Set down all of the records below exactly, please, omitting the images.

********

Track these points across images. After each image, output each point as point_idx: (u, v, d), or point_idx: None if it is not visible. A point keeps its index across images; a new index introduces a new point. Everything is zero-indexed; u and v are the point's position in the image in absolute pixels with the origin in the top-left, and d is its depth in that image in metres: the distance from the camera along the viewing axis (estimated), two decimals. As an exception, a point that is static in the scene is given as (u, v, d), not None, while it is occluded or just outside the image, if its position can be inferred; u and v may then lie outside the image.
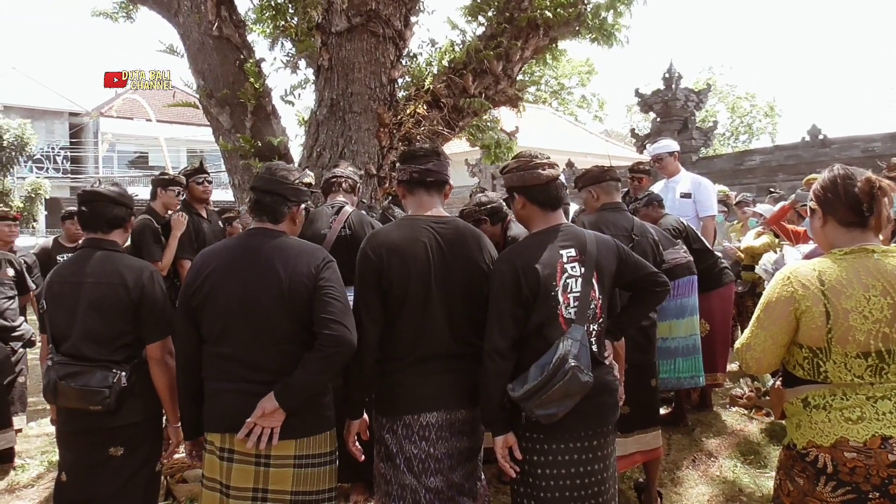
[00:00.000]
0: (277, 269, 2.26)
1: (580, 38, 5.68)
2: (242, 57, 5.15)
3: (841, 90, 72.17)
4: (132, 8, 6.17)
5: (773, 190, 8.94)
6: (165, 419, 2.78)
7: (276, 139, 5.14)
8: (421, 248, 2.35)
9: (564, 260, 2.30)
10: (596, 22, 5.54)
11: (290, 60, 5.54)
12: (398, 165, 2.59)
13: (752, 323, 2.06)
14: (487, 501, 2.56)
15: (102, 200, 2.70)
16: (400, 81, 5.51)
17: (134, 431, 2.62)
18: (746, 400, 5.06)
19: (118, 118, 27.07)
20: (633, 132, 17.79)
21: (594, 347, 2.32)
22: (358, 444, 2.48)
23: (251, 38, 5.48)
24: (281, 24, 5.47)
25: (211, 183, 4.89)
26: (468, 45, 5.43)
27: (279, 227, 2.40)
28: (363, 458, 2.50)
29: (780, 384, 2.12)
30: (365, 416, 2.48)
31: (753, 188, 12.11)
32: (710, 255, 4.84)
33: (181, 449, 2.65)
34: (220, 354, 2.28)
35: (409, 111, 5.30)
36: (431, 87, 5.38)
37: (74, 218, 5.57)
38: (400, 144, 5.18)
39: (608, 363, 2.43)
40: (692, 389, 4.92)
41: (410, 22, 5.33)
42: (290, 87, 5.46)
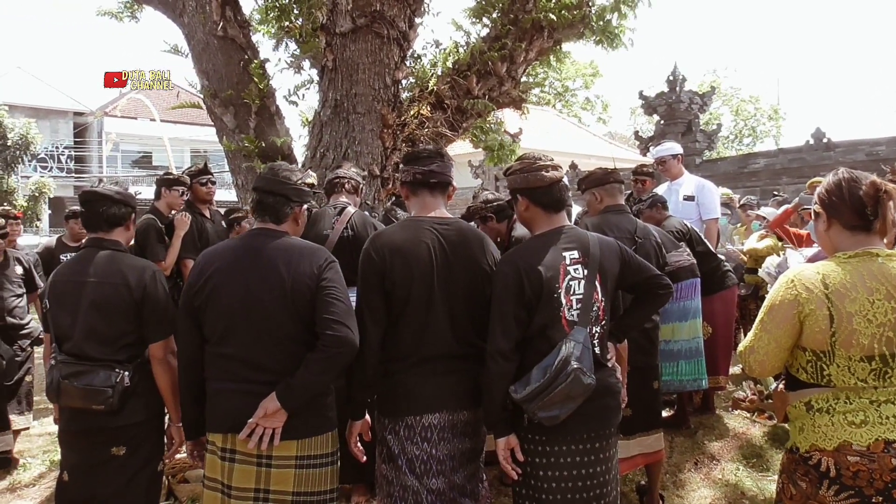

********

Expected answer
Track these points across images. After each image, output each point as point_idx: (u, v, d), or point_idx: None if it is not visible. A point keeps its index across images; a new index introduces a new point. Everything is zero-indexed; u and v are the point's position in the image in absolute pixels with the origin in the top-left, and d is its depth in that image in metres: the distance from the camera along the viewing axis (estimated), two decimals. As an exception, a point that is static in the scene is given as (u, v, d), not None, while it is occluded or just outside the image, if its position can be inferred; u and v may then lie outside the image.
[00:00.000]
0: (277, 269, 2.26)
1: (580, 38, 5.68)
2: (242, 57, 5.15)
3: (841, 90, 72.17)
4: (132, 8, 6.17)
5: (773, 190, 8.94)
6: (165, 419, 2.78)
7: (276, 139, 5.14)
8: (421, 248, 2.35)
9: (564, 260, 2.30)
10: (596, 22, 5.54)
11: (290, 60, 5.54)
12: (398, 165, 2.59)
13: (752, 323, 2.06)
14: (487, 501, 2.56)
15: (102, 200, 2.70)
16: (400, 81, 5.51)
17: (134, 431, 2.62)
18: (746, 400, 5.06)
19: (118, 118, 27.07)
20: (633, 132, 17.79)
21: (594, 347, 2.32)
22: (358, 444, 2.48)
23: (251, 38, 5.48)
24: (281, 24, 5.47)
25: (211, 183, 4.89)
26: (468, 45, 5.43)
27: (279, 227, 2.40)
28: (363, 458, 2.50)
29: (780, 384, 2.12)
30: (365, 416, 2.48)
31: (753, 188, 12.11)
32: (710, 255, 4.84)
33: (181, 449, 2.65)
34: (220, 354, 2.28)
35: (409, 111, 5.30)
36: (431, 87, 5.38)
37: (74, 218, 5.57)
38: (400, 144, 5.18)
39: (608, 363, 2.43)
40: (692, 389, 4.92)
41: (410, 22, 5.33)
42: (290, 87, 5.46)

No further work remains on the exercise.